口唇ヘルペス
口唇ヘルペス
単純ヘルペスウイルスの初感染、あるいは再活性化によって起こります。帯状疱疹と混同されることがありますが、帯状疱疹の原因となるウイルス(水痘・帯状疱疹ウイルス)とは別のウイルスが原因です。
初感染では、皮膚の小さなキズやくちびるの粘膜から感染し、ウイルスが神経に到達します。単純ヘルペスウイルスは一度感染すると生涯にわたって神経に潜伏します。健康なときは、潜伏しているウイルスは免疫によって抑えられていて活動できないため症状は出ません。しかし、発熱、疲労、ストレスなどによって免疫が低下するとウイルスが活動し、発症します。
繰り返すことが多い疾患ですが、症状の出現する頻度は数年に1度から1年に数回までさまざまです。
くちびるやその周囲に小さな水疱が見られます。約半数の方で、かゆみや違和感などの症状に続いて水疱が出現します。
典型的な口唇ヘルペスの診断は容易ですが、ときに口角炎や帯状疱疹、毛嚢炎などと鑑別が難しいことがあります。その際は、正確に診断するためにデルマクイックHSVという診断キットを用います(10分以内に結果が出ます)。
ウイルスの増殖を抑制する薬(抗ウイルス薬)を5日間内服してもらいます。抗ウイルス薬とはウイルスの増殖を抑えるものであり、ウイルスを殺すわけではありません。そのため、抗ウイルス薬を内服しても、すぐに軽快するわけではなく、数日間は水疱が拡大することがあります。水疱は徐々にかさぶたになり、1週間ほどで治癒します。
ときに症状が重症化し、くちびるにびらんや痛みが出ることがあります。特にウイルスに初めて感染して症状が出現したときは、重症化しやすいです。ワセリンを塗布することで痛みがやわらぐことがありますので、ワセリンもお渡ししています。痛みのために食事や飲水もできないようなら入院が必要になります。
口唇ヘルペスは繰り返すことがあるため根本的な治療が望まれますが、残念ながら潜伏しているウイルスを追い出す薬はありません。
いったん感染すると生涯にわたって原因ウイルスが神経に潜伏するため、口唇ヘルペスは再発しやすい感染症です。再発を繰り返す口唇ヘルペスは予め内服薬を処方することができます。この治療は予め処方された薬を患者さんの判断で内服するのでPIT(Patient Initiated Therapy)と言い、保険適用となっています。
PITはファムビル、あるいはアメナリーフという薬を用います。症状出現後6時間以内に内服する必要がありますので、6時間以上経過した方は従来の5日間内服治療が必要です。

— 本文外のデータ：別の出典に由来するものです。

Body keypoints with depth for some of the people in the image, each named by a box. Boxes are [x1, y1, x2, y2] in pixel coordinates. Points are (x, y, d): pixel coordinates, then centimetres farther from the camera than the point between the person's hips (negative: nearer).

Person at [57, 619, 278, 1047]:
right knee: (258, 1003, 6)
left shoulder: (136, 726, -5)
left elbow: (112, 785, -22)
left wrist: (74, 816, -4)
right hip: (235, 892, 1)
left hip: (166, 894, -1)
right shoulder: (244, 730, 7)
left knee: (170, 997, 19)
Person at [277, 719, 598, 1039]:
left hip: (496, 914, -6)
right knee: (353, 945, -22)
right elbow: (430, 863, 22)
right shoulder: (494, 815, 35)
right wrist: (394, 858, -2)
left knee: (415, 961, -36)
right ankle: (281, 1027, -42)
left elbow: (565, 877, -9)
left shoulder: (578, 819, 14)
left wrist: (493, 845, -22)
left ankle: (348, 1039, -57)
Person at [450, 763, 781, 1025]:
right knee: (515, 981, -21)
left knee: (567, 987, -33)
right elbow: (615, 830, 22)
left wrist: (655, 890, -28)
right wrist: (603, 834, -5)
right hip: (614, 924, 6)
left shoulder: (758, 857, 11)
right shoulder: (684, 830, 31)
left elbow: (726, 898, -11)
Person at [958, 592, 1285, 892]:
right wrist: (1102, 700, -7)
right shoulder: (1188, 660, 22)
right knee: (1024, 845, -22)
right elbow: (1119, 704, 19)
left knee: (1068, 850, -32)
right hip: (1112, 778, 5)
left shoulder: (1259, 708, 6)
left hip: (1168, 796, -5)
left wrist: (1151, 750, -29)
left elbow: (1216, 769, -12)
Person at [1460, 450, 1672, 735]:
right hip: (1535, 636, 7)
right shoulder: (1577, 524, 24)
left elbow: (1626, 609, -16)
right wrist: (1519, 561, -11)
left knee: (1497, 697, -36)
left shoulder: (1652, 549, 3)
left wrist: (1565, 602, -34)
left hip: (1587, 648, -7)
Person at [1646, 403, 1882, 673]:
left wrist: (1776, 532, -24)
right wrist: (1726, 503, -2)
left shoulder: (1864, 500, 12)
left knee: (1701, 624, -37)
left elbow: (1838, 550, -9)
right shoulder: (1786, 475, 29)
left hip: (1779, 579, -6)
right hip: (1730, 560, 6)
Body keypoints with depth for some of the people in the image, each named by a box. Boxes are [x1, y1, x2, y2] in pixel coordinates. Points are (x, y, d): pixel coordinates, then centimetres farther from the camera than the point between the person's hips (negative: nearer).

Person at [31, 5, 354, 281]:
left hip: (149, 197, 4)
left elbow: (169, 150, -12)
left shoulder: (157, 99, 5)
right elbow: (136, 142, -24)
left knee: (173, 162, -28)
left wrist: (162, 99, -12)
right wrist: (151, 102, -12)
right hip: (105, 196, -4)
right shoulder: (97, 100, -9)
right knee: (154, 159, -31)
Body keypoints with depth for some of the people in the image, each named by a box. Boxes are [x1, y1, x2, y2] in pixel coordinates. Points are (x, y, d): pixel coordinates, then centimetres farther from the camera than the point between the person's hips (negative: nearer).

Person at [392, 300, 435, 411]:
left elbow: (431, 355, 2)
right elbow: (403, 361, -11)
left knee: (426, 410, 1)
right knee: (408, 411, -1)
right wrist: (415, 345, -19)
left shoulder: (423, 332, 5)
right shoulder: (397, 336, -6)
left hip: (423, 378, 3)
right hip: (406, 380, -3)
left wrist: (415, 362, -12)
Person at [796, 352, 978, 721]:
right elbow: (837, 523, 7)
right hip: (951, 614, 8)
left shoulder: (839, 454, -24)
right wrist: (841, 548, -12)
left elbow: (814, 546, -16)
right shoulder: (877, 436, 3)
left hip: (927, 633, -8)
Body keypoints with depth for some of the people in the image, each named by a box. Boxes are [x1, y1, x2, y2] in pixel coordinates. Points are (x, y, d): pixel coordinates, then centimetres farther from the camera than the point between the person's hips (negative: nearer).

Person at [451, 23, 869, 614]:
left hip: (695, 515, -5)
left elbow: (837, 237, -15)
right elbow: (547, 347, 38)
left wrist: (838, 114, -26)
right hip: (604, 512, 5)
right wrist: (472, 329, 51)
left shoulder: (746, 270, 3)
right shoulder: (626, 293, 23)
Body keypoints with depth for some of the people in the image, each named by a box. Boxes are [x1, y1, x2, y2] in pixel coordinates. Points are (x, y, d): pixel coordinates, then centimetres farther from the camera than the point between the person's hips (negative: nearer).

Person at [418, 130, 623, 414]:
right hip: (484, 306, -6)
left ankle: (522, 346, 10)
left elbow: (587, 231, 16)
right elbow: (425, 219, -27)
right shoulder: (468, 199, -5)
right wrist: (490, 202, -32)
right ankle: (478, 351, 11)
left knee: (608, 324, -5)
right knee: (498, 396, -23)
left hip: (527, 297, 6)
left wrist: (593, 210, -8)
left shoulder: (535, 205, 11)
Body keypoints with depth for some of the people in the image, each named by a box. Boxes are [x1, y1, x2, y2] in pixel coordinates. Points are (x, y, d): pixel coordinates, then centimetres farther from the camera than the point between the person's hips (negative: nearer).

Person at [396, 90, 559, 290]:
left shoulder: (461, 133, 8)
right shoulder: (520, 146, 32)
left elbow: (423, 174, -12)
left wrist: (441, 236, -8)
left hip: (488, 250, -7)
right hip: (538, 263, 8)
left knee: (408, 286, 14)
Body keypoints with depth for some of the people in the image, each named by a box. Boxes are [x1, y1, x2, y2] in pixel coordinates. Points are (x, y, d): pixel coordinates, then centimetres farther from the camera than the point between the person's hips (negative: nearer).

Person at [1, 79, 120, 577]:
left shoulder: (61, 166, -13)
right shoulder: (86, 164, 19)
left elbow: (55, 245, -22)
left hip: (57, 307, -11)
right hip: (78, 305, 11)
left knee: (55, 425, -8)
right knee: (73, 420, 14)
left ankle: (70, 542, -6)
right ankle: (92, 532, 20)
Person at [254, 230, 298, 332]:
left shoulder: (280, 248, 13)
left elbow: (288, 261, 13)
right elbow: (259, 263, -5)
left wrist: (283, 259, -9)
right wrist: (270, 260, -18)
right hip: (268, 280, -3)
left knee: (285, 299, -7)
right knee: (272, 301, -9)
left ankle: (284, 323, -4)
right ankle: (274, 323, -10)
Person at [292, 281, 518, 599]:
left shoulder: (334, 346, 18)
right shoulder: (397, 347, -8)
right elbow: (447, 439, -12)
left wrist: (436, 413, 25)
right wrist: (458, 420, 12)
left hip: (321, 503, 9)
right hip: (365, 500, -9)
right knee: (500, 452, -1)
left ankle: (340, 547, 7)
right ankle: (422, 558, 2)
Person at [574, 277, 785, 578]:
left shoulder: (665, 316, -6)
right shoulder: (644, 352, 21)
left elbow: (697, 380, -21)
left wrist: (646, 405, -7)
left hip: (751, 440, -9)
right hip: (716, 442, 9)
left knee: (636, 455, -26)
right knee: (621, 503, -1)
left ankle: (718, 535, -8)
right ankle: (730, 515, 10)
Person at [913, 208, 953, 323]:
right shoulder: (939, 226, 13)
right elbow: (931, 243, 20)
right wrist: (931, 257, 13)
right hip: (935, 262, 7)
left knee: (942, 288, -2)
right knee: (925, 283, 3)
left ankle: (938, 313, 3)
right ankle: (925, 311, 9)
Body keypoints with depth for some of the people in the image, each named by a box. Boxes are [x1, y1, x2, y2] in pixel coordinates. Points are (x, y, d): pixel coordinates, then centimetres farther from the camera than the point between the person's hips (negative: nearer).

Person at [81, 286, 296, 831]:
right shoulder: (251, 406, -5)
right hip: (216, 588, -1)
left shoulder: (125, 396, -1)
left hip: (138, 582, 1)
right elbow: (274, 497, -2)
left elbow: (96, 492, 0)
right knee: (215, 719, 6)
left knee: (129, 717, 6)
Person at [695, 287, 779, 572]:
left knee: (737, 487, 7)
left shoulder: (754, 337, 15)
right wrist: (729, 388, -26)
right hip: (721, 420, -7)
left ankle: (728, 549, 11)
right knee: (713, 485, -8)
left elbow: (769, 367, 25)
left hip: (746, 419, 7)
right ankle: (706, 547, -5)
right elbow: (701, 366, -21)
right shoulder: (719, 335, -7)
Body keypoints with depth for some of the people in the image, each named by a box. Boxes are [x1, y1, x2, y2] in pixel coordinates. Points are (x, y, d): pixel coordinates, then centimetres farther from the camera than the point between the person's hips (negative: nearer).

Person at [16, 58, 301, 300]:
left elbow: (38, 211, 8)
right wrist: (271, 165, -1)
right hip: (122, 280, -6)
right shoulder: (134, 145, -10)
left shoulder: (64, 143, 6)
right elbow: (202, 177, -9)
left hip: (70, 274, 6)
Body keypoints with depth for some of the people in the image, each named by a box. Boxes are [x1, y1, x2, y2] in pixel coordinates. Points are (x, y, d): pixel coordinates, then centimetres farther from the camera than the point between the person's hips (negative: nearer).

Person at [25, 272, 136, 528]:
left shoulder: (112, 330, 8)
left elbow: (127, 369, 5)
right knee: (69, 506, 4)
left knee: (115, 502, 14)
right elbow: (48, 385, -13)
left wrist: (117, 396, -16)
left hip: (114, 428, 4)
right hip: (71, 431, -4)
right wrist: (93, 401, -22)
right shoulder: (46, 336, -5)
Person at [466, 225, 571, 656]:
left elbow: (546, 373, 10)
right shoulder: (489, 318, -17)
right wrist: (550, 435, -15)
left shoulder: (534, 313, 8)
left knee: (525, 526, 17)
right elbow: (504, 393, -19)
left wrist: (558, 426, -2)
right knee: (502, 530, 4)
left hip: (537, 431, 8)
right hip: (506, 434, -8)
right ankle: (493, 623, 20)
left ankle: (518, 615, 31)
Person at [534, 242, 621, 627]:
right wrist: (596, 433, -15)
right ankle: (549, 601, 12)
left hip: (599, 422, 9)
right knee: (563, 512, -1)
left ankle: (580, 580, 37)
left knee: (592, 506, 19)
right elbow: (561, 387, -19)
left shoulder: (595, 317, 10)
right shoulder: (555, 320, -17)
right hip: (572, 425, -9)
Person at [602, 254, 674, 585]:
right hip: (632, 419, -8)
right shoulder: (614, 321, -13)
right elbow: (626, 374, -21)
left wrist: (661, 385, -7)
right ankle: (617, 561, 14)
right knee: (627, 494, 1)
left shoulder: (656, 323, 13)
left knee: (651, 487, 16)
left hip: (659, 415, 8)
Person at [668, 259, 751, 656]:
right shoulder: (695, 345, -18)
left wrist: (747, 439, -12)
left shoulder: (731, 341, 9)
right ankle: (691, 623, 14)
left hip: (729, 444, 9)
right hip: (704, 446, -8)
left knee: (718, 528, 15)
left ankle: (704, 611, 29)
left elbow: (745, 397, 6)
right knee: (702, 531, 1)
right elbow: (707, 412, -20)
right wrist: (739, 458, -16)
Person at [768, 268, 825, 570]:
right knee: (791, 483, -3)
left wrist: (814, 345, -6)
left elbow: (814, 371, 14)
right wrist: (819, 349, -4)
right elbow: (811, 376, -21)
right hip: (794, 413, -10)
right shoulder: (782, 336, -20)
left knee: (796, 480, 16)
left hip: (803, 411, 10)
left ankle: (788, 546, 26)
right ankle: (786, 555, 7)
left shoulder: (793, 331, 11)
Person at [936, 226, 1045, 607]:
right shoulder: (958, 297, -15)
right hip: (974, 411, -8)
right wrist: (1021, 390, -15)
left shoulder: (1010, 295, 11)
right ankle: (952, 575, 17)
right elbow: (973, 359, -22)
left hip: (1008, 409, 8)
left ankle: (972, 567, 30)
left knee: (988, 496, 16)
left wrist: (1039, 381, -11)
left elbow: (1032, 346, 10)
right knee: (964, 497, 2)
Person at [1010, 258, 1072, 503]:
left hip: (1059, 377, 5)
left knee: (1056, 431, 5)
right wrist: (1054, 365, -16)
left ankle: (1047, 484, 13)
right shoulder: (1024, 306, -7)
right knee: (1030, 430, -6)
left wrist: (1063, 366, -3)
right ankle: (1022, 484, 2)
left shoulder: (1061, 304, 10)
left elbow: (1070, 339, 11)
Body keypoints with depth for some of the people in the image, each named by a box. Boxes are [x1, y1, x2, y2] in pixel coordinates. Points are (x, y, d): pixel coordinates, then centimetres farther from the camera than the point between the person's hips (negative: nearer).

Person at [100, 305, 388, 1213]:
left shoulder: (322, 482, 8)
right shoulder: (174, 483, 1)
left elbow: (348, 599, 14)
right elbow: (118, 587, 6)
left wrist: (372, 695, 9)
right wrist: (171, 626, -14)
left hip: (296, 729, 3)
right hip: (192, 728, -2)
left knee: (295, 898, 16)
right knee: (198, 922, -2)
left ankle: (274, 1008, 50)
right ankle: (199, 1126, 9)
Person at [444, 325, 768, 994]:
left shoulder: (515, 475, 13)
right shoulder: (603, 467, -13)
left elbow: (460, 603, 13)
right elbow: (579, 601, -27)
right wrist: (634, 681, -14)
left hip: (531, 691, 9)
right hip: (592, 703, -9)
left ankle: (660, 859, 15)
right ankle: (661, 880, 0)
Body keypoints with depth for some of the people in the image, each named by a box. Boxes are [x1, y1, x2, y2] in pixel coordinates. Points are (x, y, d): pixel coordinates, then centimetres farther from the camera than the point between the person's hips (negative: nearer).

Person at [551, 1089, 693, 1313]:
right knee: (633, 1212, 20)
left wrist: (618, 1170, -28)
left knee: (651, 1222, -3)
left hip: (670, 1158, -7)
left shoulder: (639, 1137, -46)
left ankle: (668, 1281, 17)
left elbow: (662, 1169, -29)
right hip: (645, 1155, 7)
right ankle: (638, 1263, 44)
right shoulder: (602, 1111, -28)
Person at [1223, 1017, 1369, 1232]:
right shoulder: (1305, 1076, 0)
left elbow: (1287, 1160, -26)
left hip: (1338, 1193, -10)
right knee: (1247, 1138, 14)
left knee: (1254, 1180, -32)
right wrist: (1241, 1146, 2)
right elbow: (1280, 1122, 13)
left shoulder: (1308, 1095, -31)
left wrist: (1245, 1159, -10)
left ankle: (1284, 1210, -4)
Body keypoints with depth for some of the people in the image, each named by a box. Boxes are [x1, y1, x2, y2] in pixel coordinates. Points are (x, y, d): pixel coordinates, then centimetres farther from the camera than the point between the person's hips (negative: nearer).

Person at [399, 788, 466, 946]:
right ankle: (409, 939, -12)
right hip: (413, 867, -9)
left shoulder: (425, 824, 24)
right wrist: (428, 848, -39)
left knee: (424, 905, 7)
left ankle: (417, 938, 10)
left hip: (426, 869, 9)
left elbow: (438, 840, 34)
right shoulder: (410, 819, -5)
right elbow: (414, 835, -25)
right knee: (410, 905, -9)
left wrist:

お薬を処方できるのは以下の基準を満たす方になります。
口唇ヘルペスの初期症状が出現後速やか(6時間以内)にファムビル(250)を4錠内服します。さらに、内服12時間(6~18時間は許容)後にファムビル(250)を追加で4錠内服します。費用は約800円(3割負担)です。
お薬を処方できるのは以下の基準を満たす方になります。
口唇ヘルペスの初期症状が出現後速やか(6時間以内かつ皮疹出現前)にアメナリーフ(200)を食後に6錠内服します。2回目の内服はありません。費用は約2,200円(3割負担)です。